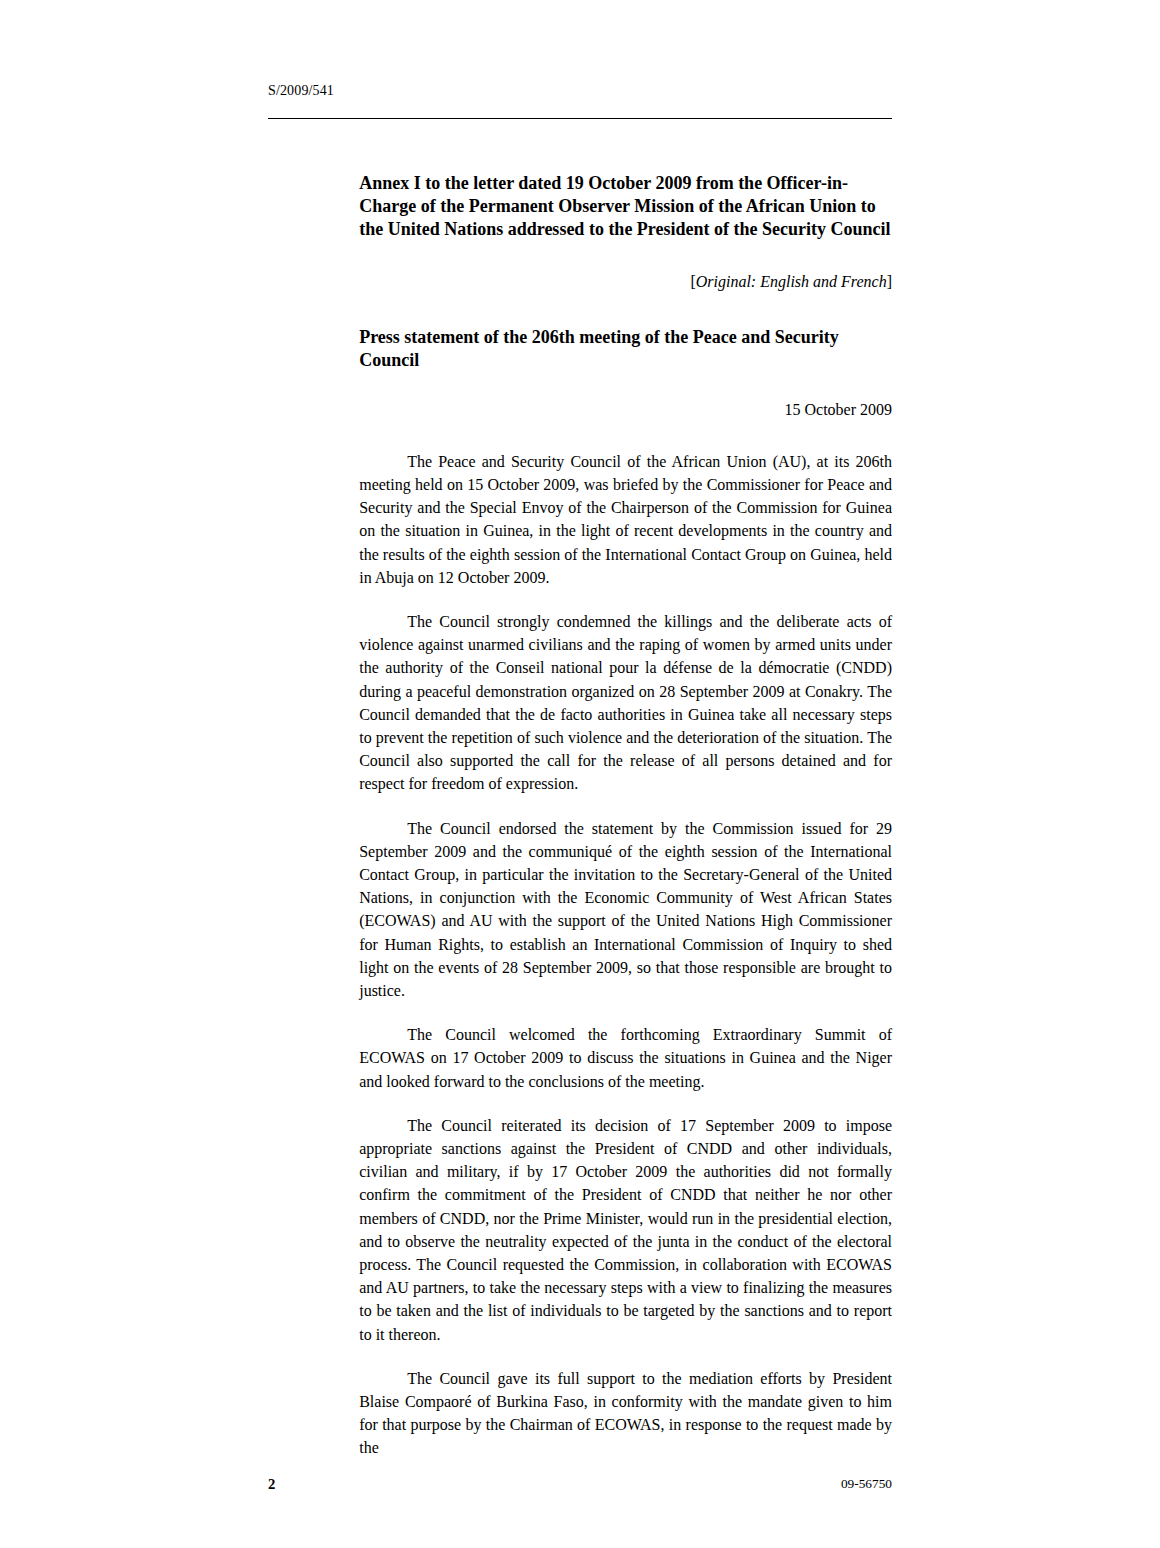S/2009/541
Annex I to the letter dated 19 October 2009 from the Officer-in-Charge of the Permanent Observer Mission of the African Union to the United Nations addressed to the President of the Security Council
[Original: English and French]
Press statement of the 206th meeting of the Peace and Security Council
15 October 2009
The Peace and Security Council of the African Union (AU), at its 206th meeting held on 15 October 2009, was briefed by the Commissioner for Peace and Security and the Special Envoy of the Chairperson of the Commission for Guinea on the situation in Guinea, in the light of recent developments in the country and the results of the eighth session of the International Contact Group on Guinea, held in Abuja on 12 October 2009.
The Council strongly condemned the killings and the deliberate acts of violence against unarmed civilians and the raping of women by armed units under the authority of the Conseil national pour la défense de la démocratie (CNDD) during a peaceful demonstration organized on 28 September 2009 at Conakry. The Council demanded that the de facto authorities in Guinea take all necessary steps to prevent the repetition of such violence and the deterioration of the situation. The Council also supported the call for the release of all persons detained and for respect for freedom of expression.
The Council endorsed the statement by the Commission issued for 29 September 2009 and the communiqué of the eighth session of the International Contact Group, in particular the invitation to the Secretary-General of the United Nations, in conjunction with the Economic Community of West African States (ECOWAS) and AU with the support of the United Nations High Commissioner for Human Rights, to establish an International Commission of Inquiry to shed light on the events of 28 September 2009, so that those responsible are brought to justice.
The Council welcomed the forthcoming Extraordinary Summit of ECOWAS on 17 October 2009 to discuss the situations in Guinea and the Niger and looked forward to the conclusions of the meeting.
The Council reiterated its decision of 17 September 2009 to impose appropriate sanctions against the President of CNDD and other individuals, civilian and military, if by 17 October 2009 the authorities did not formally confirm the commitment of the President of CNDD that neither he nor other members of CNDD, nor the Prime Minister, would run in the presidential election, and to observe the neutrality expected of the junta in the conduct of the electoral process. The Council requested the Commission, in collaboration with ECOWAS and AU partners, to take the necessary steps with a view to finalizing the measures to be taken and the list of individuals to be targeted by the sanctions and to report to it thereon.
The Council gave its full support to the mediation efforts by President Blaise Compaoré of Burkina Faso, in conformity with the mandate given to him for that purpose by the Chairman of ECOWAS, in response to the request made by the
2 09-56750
^^^^^^^^^^^^^^^^
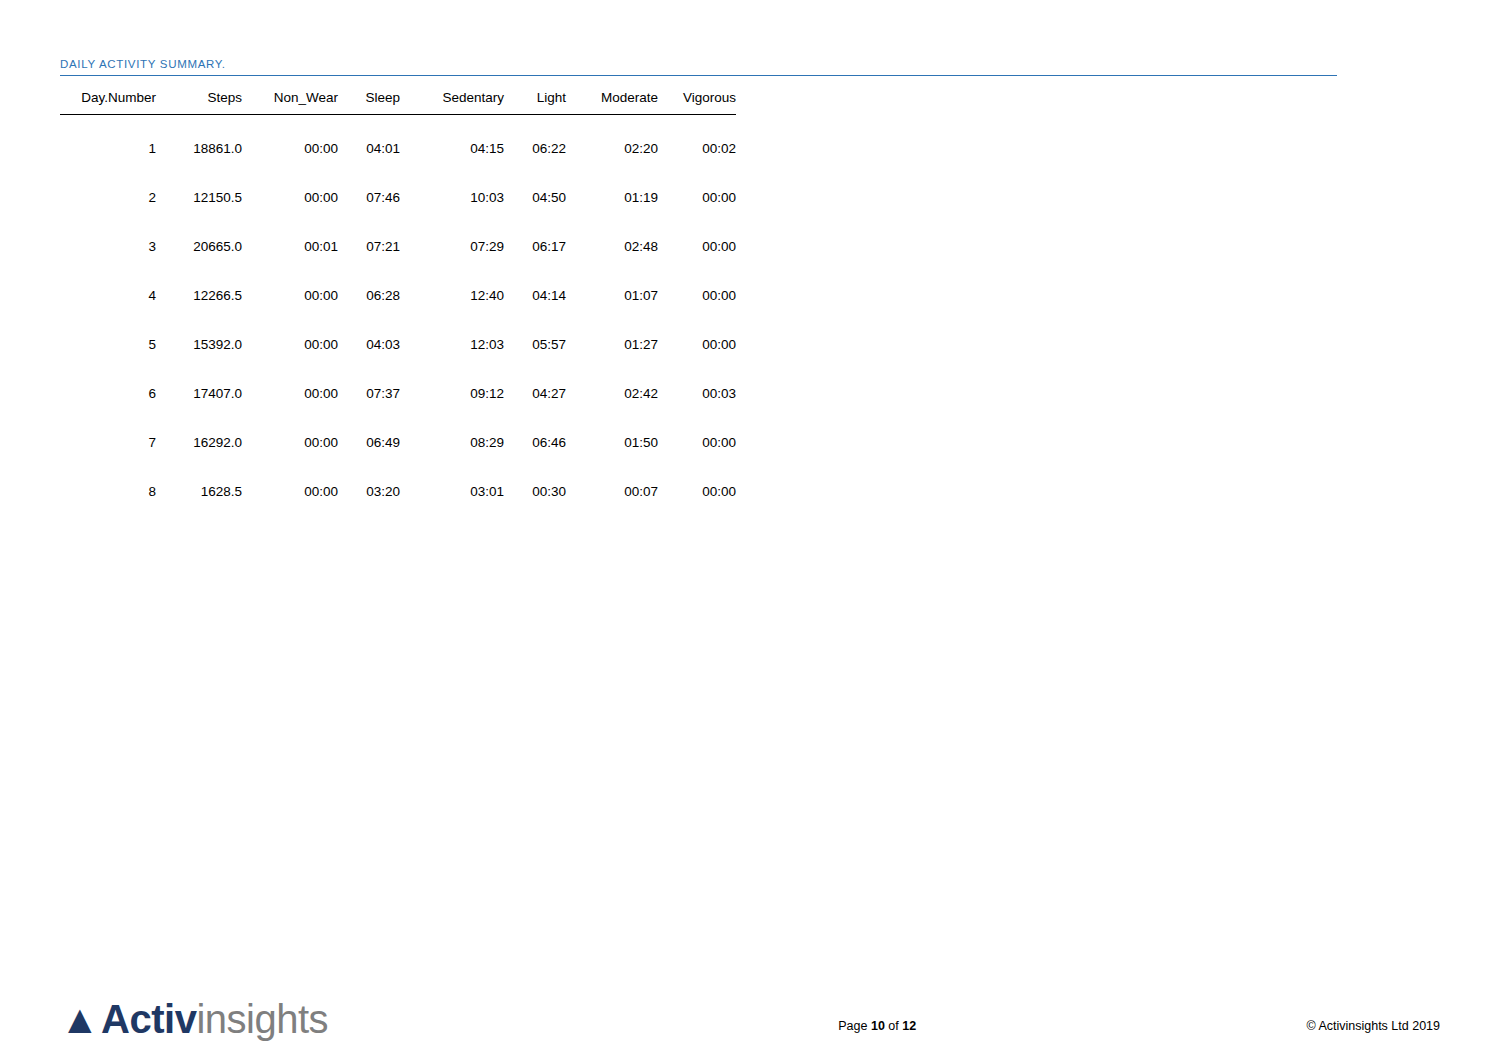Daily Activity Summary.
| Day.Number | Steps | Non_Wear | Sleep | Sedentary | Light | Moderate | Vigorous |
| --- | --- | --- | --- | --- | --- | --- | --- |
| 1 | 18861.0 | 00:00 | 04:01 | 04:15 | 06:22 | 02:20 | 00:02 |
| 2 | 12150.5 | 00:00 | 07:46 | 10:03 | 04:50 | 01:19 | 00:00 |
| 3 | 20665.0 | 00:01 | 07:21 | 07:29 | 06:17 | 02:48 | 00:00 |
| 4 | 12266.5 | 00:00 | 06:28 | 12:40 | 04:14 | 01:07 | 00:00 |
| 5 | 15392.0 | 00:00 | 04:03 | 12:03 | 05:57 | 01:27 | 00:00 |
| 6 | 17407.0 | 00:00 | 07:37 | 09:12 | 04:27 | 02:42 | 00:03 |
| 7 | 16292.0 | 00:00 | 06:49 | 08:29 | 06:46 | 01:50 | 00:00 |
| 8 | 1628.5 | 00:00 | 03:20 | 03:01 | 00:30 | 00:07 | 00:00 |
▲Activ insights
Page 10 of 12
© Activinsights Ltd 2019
^^^^^^^^^^^^^^^^
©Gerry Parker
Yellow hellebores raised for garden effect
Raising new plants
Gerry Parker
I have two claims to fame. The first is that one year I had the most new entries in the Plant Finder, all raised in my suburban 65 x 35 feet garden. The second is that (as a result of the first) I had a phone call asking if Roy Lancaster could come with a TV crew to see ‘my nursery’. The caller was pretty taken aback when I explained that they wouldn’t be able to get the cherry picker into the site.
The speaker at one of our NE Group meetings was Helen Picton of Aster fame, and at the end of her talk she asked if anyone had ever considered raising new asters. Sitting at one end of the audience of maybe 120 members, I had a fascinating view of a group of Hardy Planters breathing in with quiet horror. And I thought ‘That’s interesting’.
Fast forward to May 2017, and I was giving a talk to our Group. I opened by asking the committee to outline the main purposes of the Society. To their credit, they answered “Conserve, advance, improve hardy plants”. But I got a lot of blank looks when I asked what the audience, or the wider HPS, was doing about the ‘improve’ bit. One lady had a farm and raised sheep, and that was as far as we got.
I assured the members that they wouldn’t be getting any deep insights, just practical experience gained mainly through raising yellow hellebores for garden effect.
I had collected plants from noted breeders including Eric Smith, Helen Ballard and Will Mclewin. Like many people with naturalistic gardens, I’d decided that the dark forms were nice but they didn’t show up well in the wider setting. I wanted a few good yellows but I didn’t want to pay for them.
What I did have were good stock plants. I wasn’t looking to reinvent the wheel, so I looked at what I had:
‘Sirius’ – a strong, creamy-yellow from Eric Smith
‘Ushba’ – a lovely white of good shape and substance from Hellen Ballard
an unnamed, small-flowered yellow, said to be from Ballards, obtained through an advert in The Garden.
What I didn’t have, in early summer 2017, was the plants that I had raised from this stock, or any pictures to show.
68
^^^^^^^^^^^^^^^^
Could you return exactly the lines above from the line with "Moderate | Vigorous |" to the line with "Activinsights Ltd 2019", both included, and nothing else?

#### [Problem solution]
| Day.Number | Steps | Non_Wear | Sleep | Sedentary | Light | Moderate | Vigorous |
| --- | --- | --- | --- | --- | --- | --- | --- |
| 1 | 18861.0 | 00:00 | 04:01 | 04:15 | 06:22 | 02:20 | 00:02 |
| 2 | 12150.5 | 00:00 | 07:46 | 10:03 | 04:50 | 01:19 | 00:00 |
| 3 | 20665.0 | 00:01 | 07:21 | 07:29 | 06:17 | 02:48 | 00:00 |
| 4 | 12266.5 | 00:00 | 06:28 | 12:40 | 04:14 | 01:07 | 00:00 |
| 5 | 15392.0 | 00:00 | 04:03 | 12:03 | 05:57 | 01:27 | 00:00 |
| 6 | 17407.0 | 00:00 | 07:37 | 09:12 | 04:27 | 02:42 | 00:03 |
| 7 | 16292.0 | 00:00 | 06:49 | 08:29 | 06:46 | 01:50 | 00:00 |
| 8 | 1628.5 | 00:00 | 03:20 | 03:01 | 00:30 | 00:07 | 00:00 |
▲Activ insights
Page 10 of 12
© Activinsights Ltd 2019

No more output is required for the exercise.